Scan the entries below and tally the lines that include "textbf". Return nothing but the tally.

[Plain-text document sources]

•••

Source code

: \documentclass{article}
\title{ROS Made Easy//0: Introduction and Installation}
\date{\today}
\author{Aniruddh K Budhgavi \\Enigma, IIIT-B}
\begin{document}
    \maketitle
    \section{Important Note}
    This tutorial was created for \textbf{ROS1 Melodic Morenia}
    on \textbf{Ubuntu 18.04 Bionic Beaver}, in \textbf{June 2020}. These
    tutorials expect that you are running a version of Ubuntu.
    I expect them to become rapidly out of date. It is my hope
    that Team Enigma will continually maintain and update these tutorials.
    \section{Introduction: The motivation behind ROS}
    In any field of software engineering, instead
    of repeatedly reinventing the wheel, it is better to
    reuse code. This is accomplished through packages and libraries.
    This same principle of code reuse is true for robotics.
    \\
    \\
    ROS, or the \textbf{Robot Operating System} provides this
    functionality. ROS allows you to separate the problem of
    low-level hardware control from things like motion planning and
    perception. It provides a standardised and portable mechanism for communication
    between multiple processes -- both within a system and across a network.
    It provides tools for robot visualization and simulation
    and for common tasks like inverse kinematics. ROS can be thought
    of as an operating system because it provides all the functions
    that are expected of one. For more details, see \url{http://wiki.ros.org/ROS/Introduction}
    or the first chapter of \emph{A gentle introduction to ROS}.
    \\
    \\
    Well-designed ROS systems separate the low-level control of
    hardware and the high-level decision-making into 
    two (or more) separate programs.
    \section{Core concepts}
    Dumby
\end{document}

•••

### [ANSWER]
3